Li Rou, ouvindo isso, lançou-lhe um olhar sedutor, já acostumada às brincadeiras dele.

Os demais, vendo a cumplicidade entre os dois, sentiam-se tomados de raiva, amaldiçoando-os mentalmente.

Logo, a velha Qian percebeu que Hong Sihai ainda não havia ido embora e observava tudo com interesse, o que a deixou intrigada.

O que Hong Sihai queria, afinal? Será que também tinha interesse no Palácio Imperial? Ele mencionara antes a intenção de entrar no setor hoteleiro. Se entrasse em disputa com Tang Feng, seria uma briga de gigantes. Melhor esperar e ver.

Depois de mais de vinte minutos, o pessoal do Banco Huifeng ainda não chegara.

Qian Fang provocou:

— Tang, será que você só sabe falar? Onde estão os do Banco Huifeng? Já passou quase meia hora!

Tang Feng acabara de desligar o telefone:

— Está com pressa? Disseram que o trânsito está horrível, então estão vindo de helicóptero.

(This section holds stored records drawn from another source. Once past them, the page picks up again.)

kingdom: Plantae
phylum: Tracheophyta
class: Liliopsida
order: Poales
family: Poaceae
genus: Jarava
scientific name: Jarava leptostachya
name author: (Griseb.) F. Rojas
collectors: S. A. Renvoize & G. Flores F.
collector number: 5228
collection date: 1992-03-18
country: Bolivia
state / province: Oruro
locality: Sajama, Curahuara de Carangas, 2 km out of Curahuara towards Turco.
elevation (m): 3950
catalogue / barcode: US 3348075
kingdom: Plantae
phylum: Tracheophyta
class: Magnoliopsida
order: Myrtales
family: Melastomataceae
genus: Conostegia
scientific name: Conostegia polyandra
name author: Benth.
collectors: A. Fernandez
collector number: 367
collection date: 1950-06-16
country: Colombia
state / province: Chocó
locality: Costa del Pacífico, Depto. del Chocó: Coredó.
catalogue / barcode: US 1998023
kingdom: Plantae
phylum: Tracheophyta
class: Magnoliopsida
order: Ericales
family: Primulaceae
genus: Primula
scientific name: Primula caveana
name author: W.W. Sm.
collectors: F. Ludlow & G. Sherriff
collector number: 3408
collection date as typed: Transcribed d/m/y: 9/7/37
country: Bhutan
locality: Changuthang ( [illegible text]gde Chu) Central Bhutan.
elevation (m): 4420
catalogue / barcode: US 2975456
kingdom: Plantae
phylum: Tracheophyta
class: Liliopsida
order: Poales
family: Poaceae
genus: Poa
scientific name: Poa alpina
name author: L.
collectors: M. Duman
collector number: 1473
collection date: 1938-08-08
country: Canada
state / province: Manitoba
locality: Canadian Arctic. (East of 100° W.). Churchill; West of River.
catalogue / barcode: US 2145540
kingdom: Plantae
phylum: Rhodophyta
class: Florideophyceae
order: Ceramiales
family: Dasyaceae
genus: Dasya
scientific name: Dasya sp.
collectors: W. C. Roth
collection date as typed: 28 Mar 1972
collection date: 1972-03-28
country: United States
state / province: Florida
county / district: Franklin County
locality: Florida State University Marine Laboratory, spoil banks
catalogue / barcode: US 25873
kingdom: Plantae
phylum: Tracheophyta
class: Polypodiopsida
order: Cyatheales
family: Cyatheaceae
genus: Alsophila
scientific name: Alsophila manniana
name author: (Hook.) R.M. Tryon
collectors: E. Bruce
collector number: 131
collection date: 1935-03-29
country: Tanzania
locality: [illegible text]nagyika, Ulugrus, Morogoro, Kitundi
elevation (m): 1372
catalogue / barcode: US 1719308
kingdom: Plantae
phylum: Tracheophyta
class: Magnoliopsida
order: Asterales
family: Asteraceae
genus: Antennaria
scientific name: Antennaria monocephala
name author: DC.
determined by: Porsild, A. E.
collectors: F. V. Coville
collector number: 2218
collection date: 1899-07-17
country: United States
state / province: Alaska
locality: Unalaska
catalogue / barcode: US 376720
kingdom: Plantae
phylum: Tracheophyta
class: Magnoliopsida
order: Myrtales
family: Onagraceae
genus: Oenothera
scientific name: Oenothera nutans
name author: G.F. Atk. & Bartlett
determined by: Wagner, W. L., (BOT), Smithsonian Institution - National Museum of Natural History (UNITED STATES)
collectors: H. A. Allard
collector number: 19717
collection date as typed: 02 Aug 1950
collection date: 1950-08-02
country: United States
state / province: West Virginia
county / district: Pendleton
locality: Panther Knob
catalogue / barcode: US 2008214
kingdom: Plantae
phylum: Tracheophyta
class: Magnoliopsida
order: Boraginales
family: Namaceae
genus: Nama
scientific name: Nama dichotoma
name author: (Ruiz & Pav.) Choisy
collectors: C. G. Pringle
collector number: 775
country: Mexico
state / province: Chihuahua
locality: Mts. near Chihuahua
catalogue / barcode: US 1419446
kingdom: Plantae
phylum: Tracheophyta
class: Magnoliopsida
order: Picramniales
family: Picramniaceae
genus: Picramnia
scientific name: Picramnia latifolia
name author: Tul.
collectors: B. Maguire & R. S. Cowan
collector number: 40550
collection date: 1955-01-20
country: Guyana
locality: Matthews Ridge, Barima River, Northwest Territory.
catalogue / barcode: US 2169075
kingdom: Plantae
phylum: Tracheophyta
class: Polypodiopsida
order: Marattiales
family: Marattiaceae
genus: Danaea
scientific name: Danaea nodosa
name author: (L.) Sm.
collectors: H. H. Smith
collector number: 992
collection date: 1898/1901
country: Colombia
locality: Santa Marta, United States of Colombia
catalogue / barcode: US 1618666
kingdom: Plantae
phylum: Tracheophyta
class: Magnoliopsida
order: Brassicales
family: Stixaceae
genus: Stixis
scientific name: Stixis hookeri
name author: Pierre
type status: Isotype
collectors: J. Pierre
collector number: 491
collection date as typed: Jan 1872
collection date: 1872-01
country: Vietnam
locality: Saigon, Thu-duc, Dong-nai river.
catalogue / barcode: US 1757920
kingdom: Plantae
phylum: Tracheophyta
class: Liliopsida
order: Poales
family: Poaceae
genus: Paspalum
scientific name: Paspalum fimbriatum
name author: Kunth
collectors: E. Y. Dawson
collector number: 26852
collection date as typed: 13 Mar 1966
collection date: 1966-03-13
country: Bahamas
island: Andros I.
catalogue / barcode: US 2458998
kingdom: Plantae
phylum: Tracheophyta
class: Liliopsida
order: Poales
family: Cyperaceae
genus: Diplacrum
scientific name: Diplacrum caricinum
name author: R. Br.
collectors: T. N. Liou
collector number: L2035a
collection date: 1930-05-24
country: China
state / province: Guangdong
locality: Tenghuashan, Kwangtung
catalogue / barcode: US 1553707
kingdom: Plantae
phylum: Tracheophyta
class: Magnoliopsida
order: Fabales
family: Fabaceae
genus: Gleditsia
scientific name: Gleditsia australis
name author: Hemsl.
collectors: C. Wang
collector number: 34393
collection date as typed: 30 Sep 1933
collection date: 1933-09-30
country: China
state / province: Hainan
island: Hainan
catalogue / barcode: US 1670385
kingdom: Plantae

— Que conveniente! Vamos ver até quando você mantém essa pose — retrucou Qian Fang, impaciente.

Naquele momento, um gerente de plantão entrou apressado no saguão, olhou ao redor e dirigiu-se a Qian Fang:

— Senhora Qian, há um helicóptero no terraço pedindo permissão para pousar. Dizem ser do Banco Huifeng.

Li Rou franziu o cenho. Aquele gerente deveria reportar primeiro a ela, não a Qian Fang. Ficava claro que todos ali eram peças da família Qian. Se recuperasse o controle, a primeira coisa a fazer seria demitir esses traidores.

Qian Fang, surpresa, pensou: será verdade o que Tang Feng disse? Impossível! Devem ter pago caro para alguém encenar. Quero ver a confusão quando o dinheiro não aparecer.

— Permita o pouso e mande-os vir logo — ordenou Qian Fang.

Por outro lado, a velha Qian aproximou-se trêmula de Hong Sihai e sorriu:

— Senhor Hong Sihai, por acaso o senhor tem interesse no Palácio Imperial? Podemos vender para o senhor por um preço abaixo do mercado.

Abaixo do mercado? Hong Sihai sorriu friamente. Sabia bem das intenções da velha: queria usá-lo para provocar discórdia com o jovem mestre. Qualquer outro, diante de tanto dinheiro, cairia na armadilha. Mas com Tang Feng, nem mil Hong Sihai ousariam competir.

Hong Sihai pensou rápido e, de repente, teve uma ideia. Concordou, balançando a cabeça:

— Admito que tenho algum interesse.

Ao ouvir isso, a velha Qian ficou radiante. Vender o Palácio Imperial a preço baixo para Hong Sihai, provocar rivalidade entre ele e Tang Feng e ainda sair como benfeitora — era matar dois coelhos com uma cajadada só.